**Source material:**
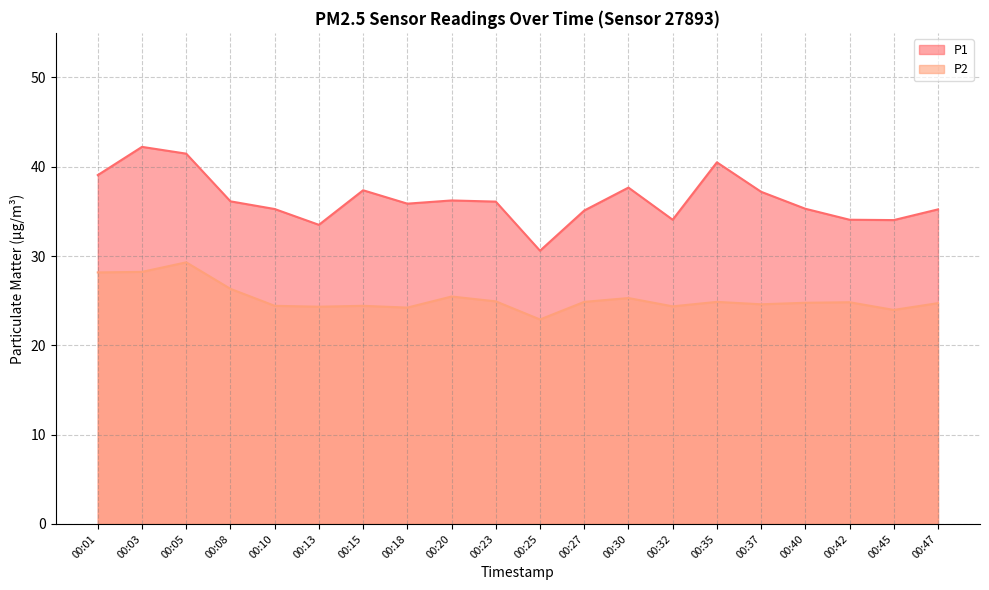

What is the total value across all series at 00:23?

61.0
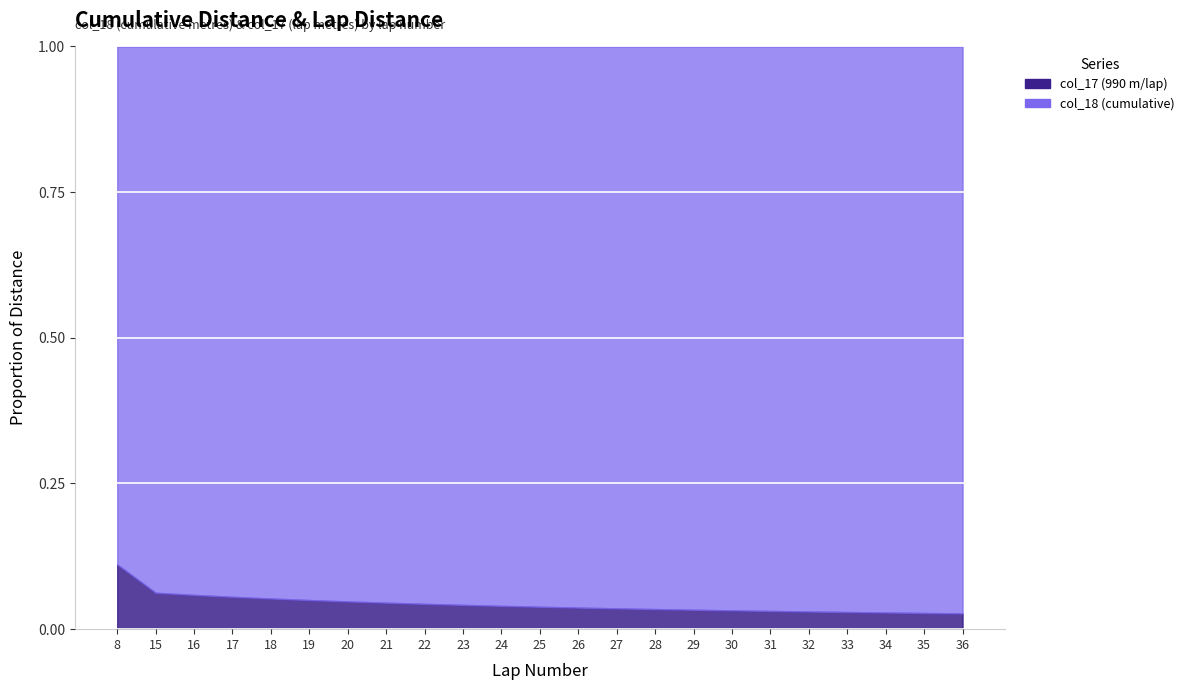

Between 33 and 23, which is larger?

33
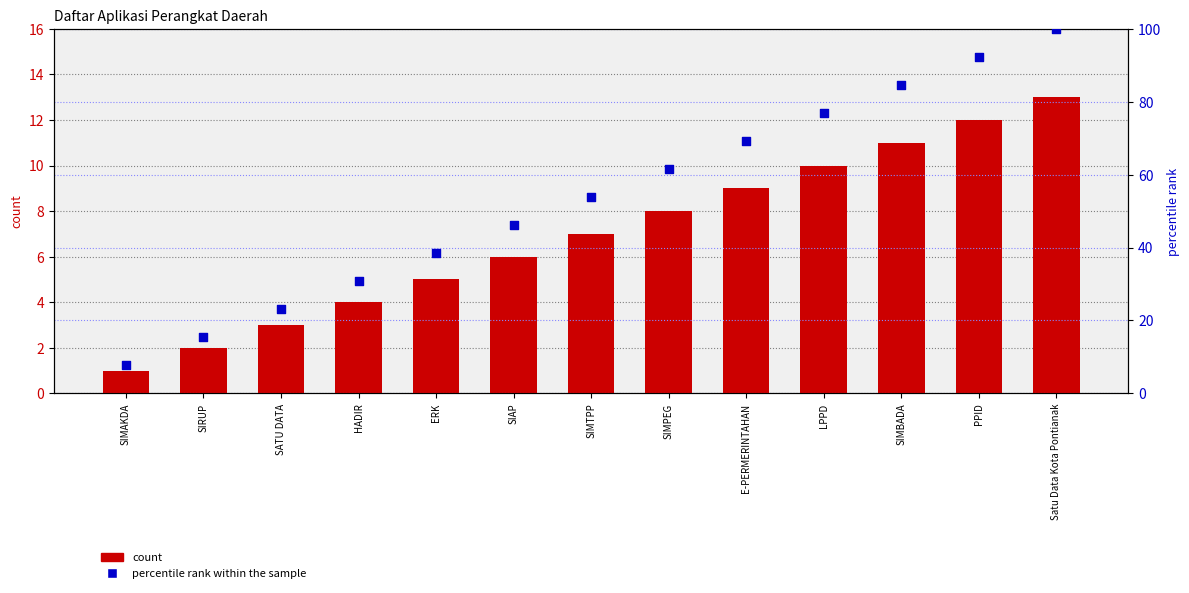

Which series has the largest total across all categories?

percentile rank within the sample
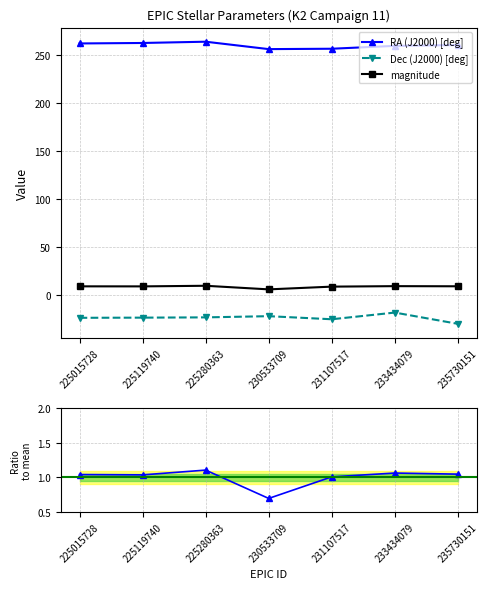

Is it true that Dec (J2000) [deg] equals -29.8 at 230533709?

False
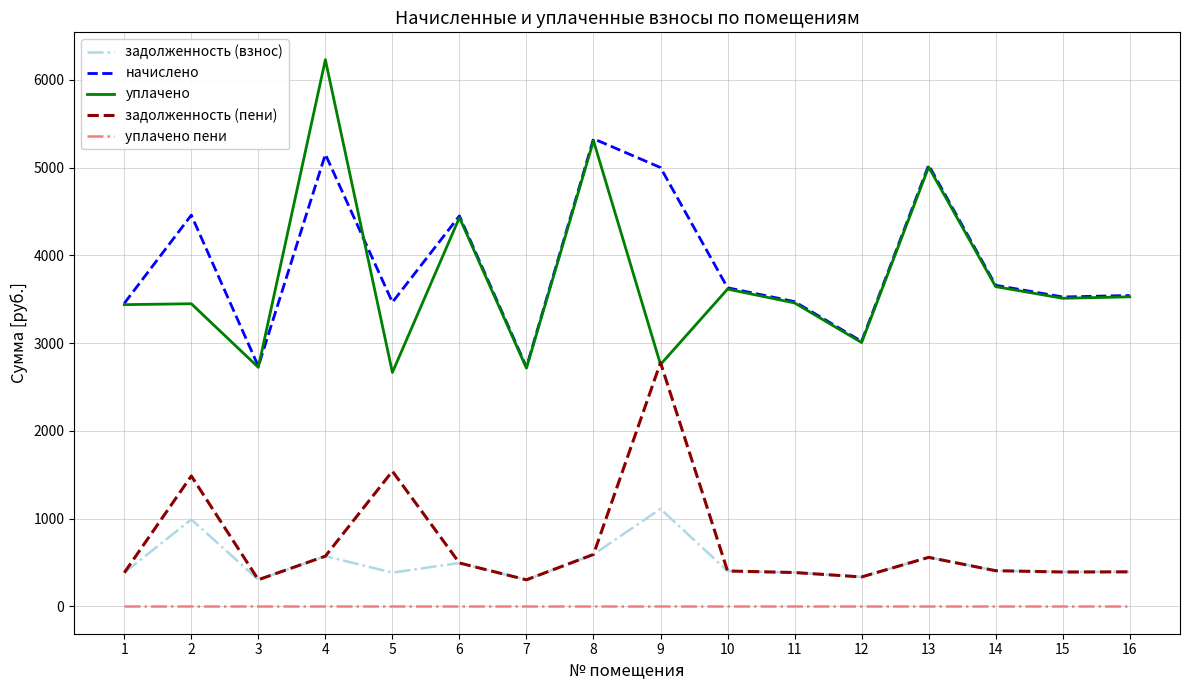

True or false: задолженность (взнос) and начислено intersect in this chart.

False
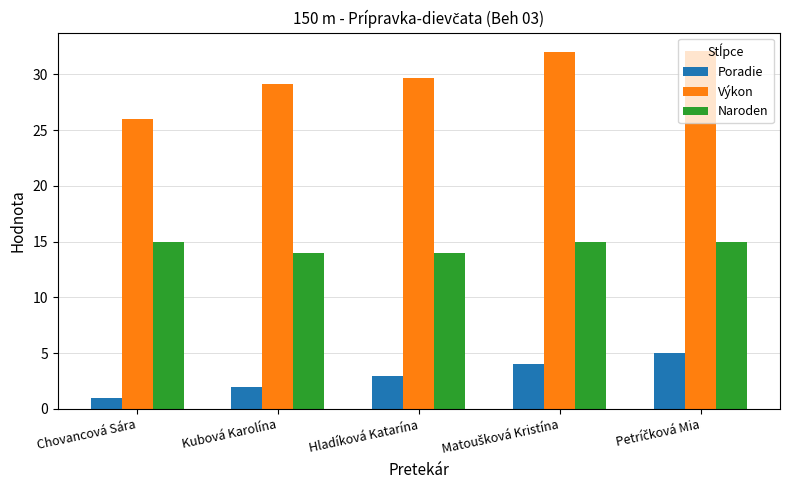

What is the maximum value shown in the chart?

32.1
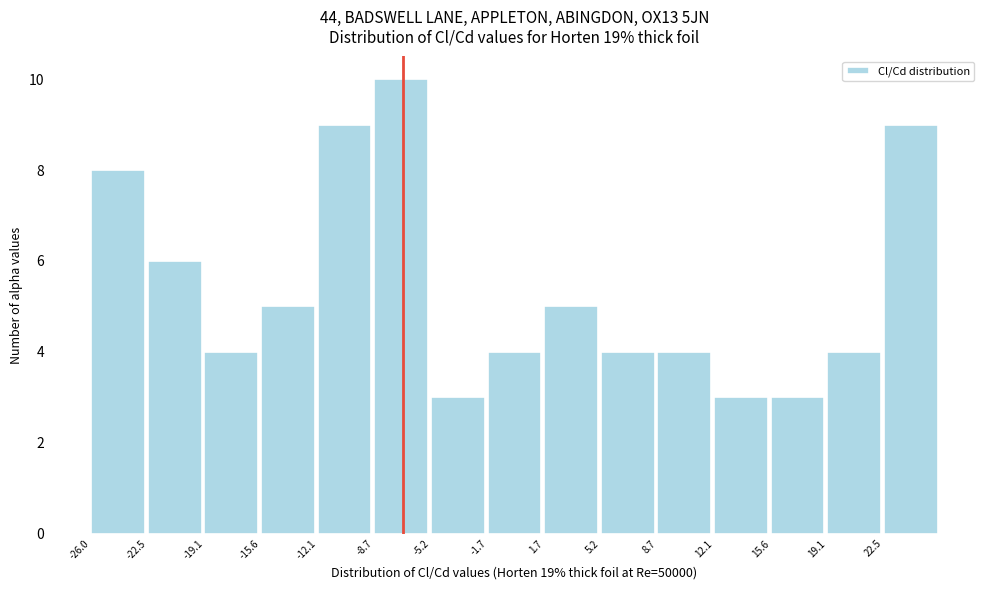

Reading left to right, transcribe this chart: for each bar, give the range it covers on the x-axis and its height. Neither the bar edges nor the heights are printed on the chart, so give them approximately, as read against the axes.

-26.0 to -22.5: 8
-22.5 to -19.0: 6
-19.0 to -15.5: 4
-15.5 to -12.0: 5
-12.0 to -8.5: 9
-8.5 to -5.0: 10
-5.0 to -1.5: 3
-1.5 to 1.5: 4
1.5 to 5.0: 5
5.0 to 8.5: 4
8.5 to 12.0: 4
12.0 to 15.5: 3
15.5 to 19.0: 3
19.0 to 22.5: 4
22.5 to 26.0: 9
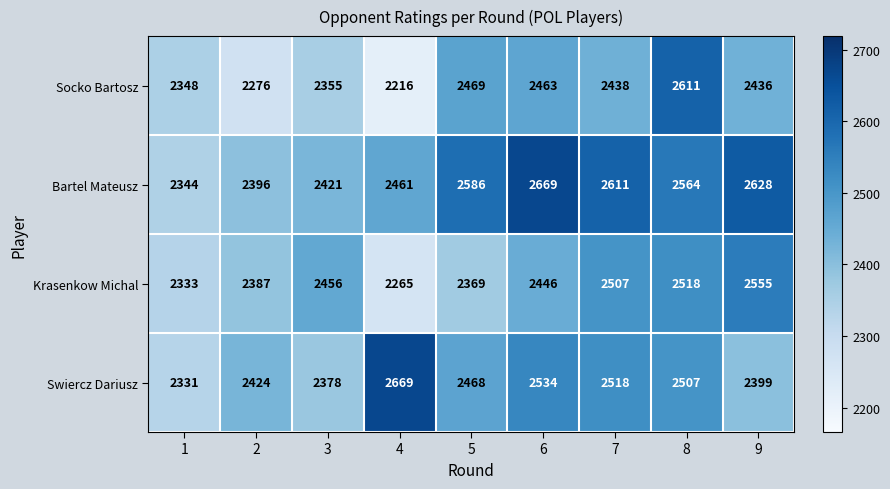

How many distinct data groups are displayed?

4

**Task details:** Rewrite the part of the material that opens with the line containing "Between 33 and 23, which is larger?" and closes at the end of the material, replacing "chart" with "graph" and leaving everything else unchanged. Leave the pictures out of your answer.

**Response to the task:**
Between 33 and 23, which is larger?

33

Which series has the largest total across all categories?

percentile rank within the sample

Is it true that Dec (J2000) [deg] equals -29.8 at 230533709?

False

True or false: задолженность (взнос) and начислено intersect in this graph.

False

What is the maximum value shown in the graph?

32.1

Reading left to right, transcribe this graph: for each bar, give the range it covers on the x-axis and its height. Neither the bar edges nor the heights are printed on the graph, so give them approximately, as read against the axes.

-26.0 to -22.5: 8
-22.5 to -19.0: 6
-19.0 to -15.5: 4
-15.5 to -12.0: 5
-12.0 to -8.5: 9
-8.5 to -5.0: 10
-5.0 to -1.5: 3
-1.5 to 1.5: 4
1.5 to 5.0: 5
5.0 to 8.5: 4
8.5 to 12.0: 4
12.0 to 15.5: 3
15.5 to 19.0: 3
19.0 to 22.5: 4
22.5 to 26.0: 9

How many distinct data groups are displayed?

4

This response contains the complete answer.